The survey results report 62% of businesses have increased wages since the start of 2020 to attract and maintain employees. Twenty four percent of respondents reported increasing employee compensation by more than 10%.
The strategy has proved successful for the downtown Grand Rapids restaurant Roam.
Roam general manager Nolyn Schneider said they have raised wages by 30 to 40% to attract and maintain employees.
Schneider said raising wages was successful as they are finally fully staffed after months of struggling to find workers.
While increasing wages worked for Roam, SBAM President Brian Calley says the results are mixed.
“We’re hearing all over the place and in nearly every industry that increases, even very substantial increases in salaries, are still not attracting many applicants in the first place,” Calley said.
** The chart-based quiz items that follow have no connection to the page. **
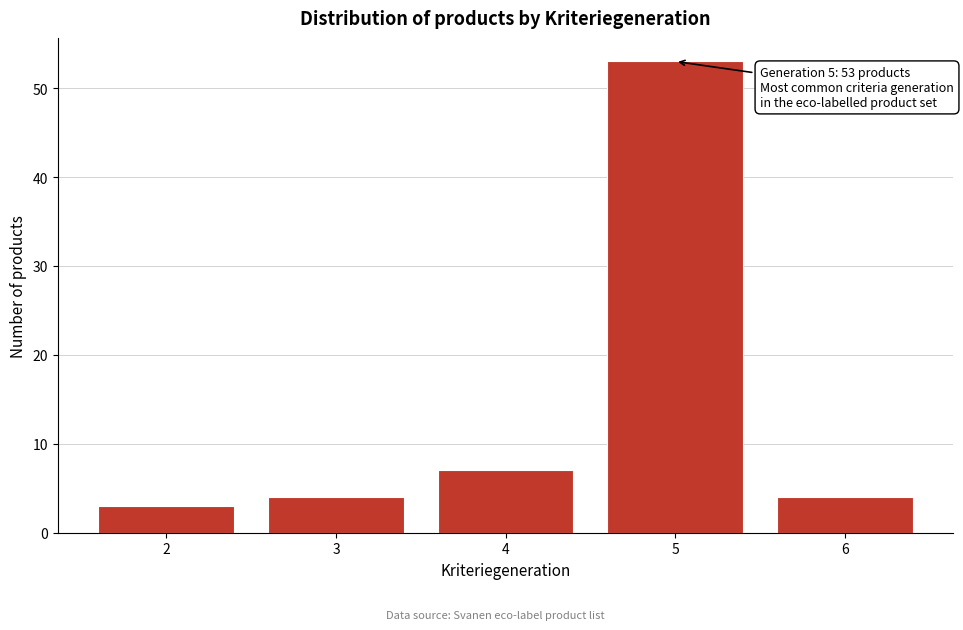

Reading right to left, list all the values displayed in this chart.

4	53	7	4	3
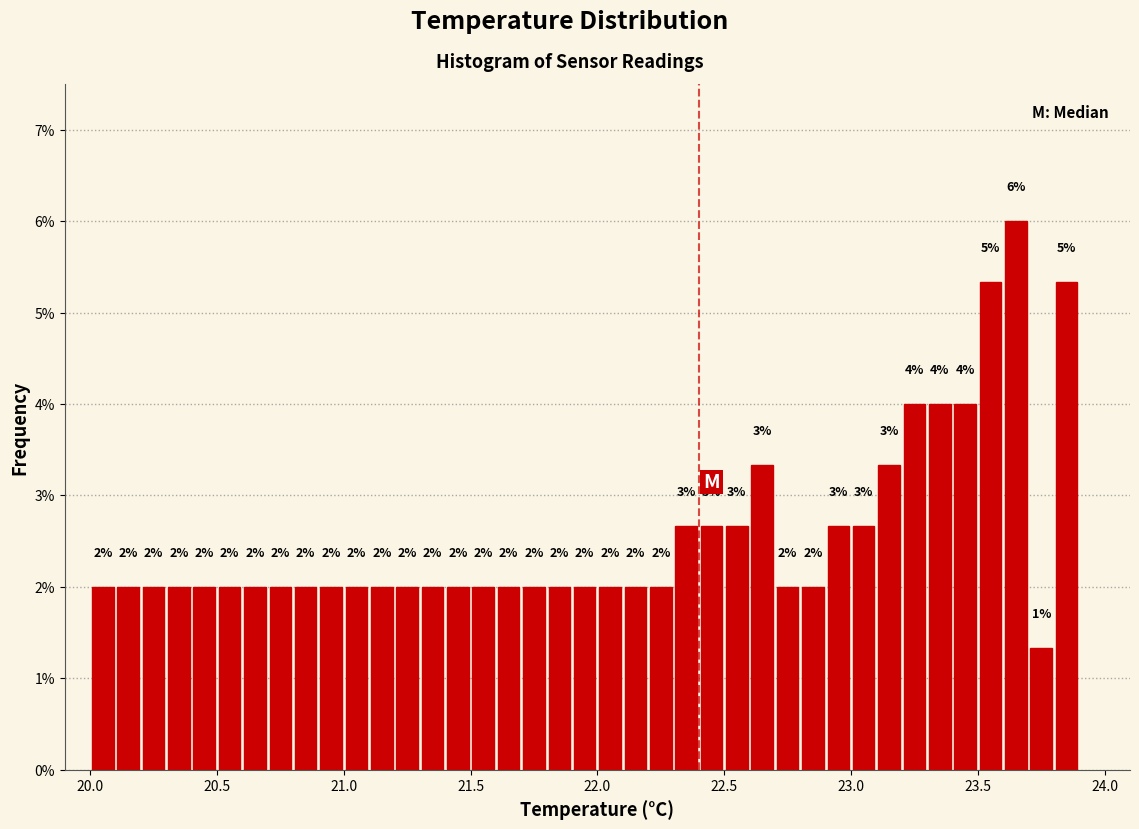

Around what value on the x-axis is the tallest bar? Give the approximate position of its centre, as read against the axis.

23.65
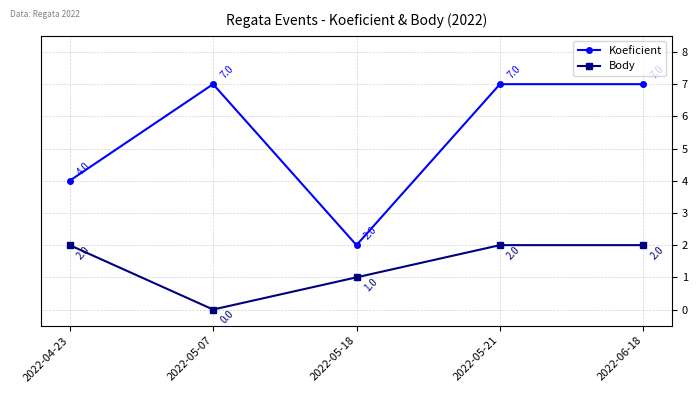

Rank the series by their maximum value, from lowest to highest.

Body, Koeficient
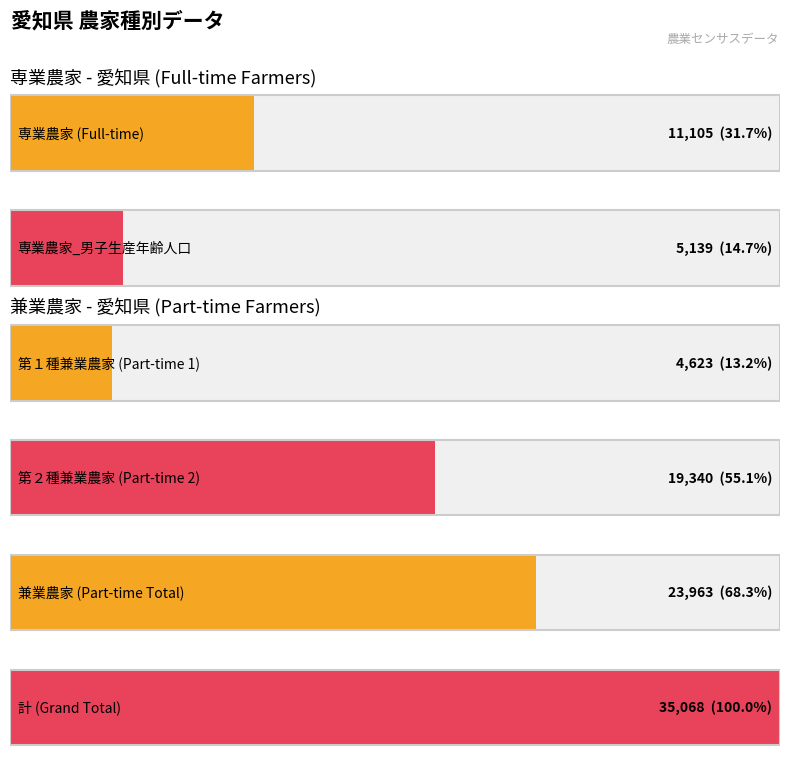

Rank the series by their average value, from lowest to highest.

専業農家, 兼業農家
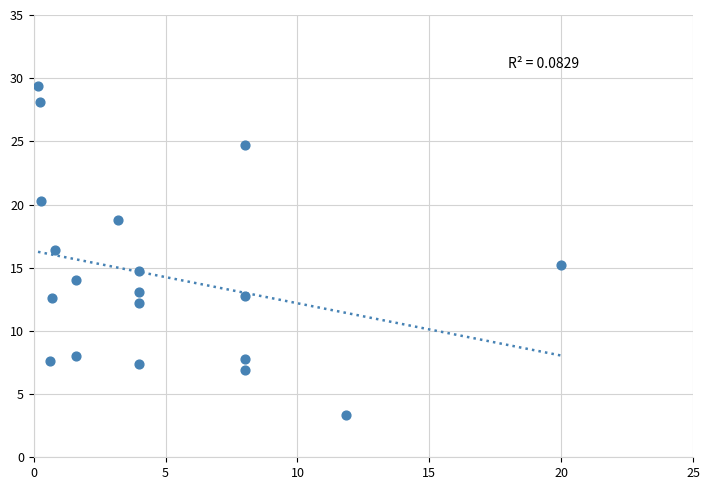

What is the range of Y values (max minus min)?

26.0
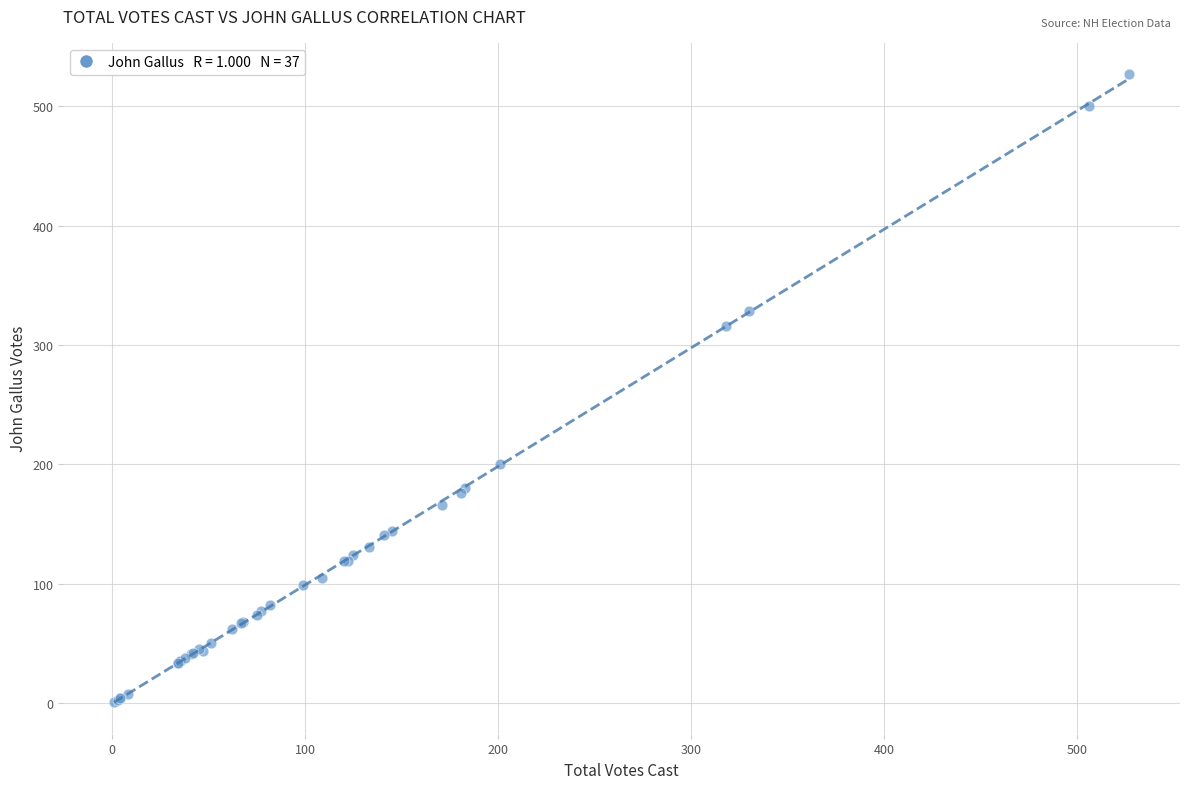

What Y value in the scatter plot is closest to 264?

316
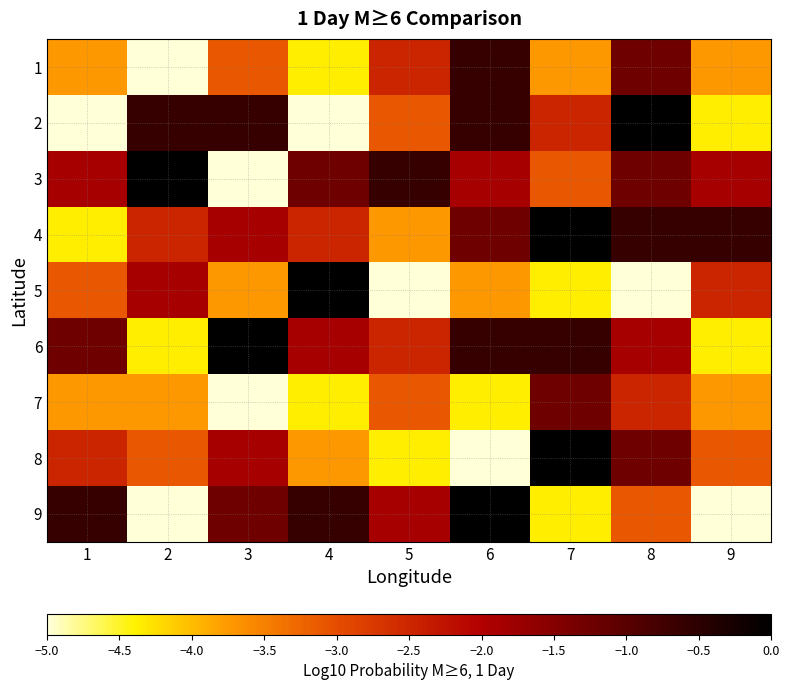

What is the spread (max minus min) of values at 5?

4.4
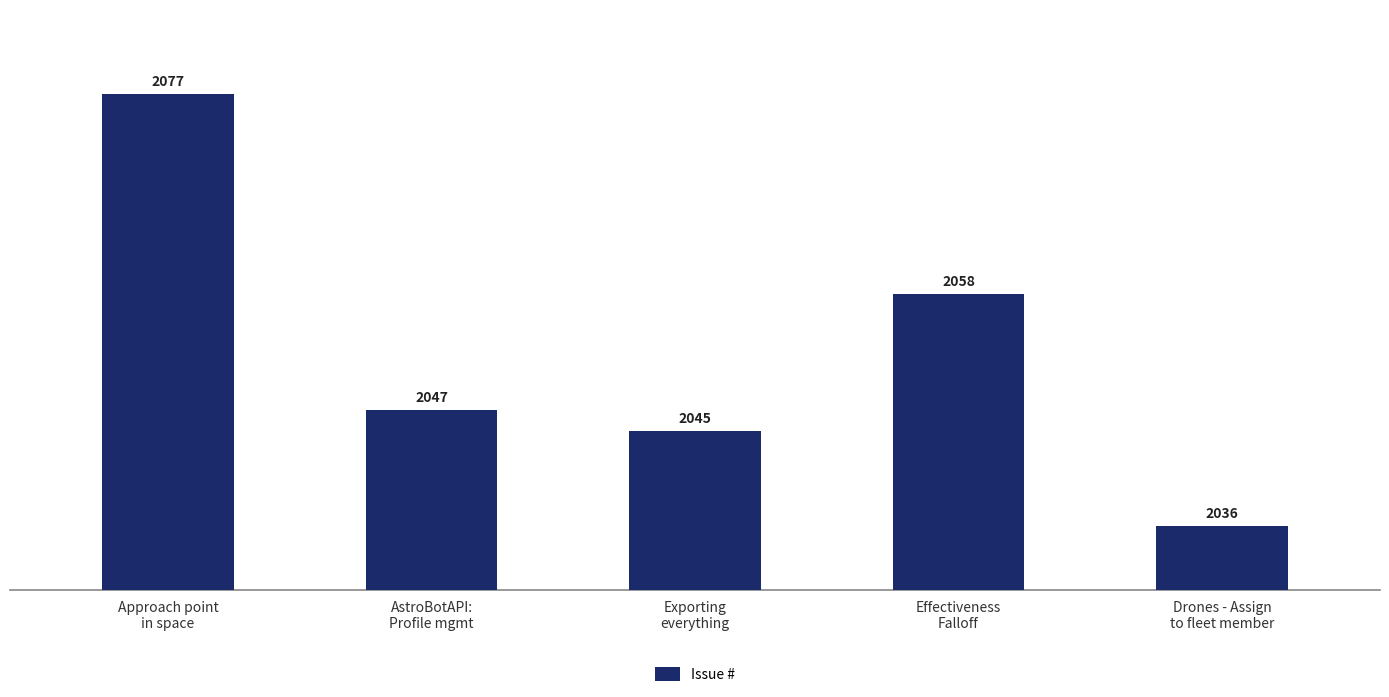

How many values are below 2047?

2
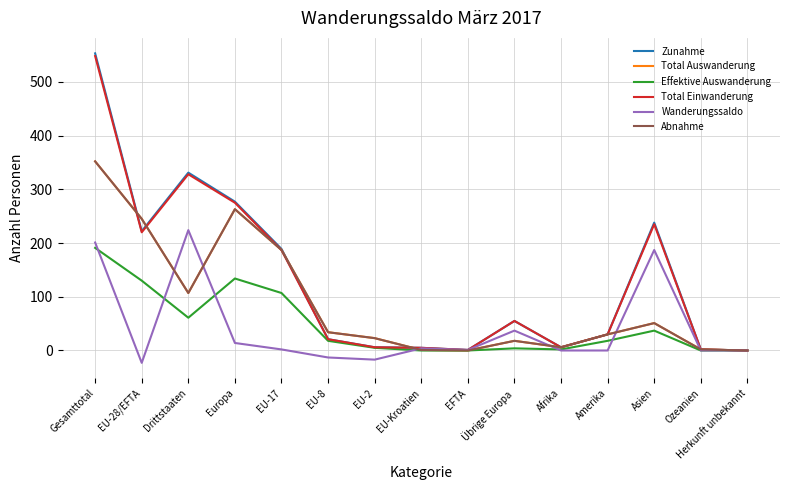

List the labels in order of Total Einwanderung value, smallest first.

Herkunft unbekannt, EFTA, Ozeanien, EU-Kroatien, EU-2, Afrika, EU-8, Amerika, Übrige Europa, EU-17, EU-28/EFTA, Asien, Europa, Drittstaaten, Gesamttotal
Although the labor shortage is more visible in the retail and food service industries, nearly half of the businesses surveyed are in the professional services industry.
“The worker shortage goes across nearly every industry,” Calley said. “Whether you’re in manufacturing, construction, professional services.”
The survey also asked businesses for their opinion when it comes to the government imposing vaccine mandates for employees.
SBAM sent out the survey shortly after President Biden’s announcement on Sept. 9, saying businesses with more than 100 employees must require vaccinations or weekly testing for their employees.
Sixty two percent of business surveyed opposed the vaccine mandate, with 29% in favor. The remaining 13% responded “no opinion.”
“It wasn’t surprising to me that our members oppose a vaccine mandate as a condition of employment, especially as they’re facing staff and worker shortages,” Calley said.
Under Biden’s proposed plan, only 7% of the businesses surveyed meet the 100 employee threshold to be impacted by the mandate.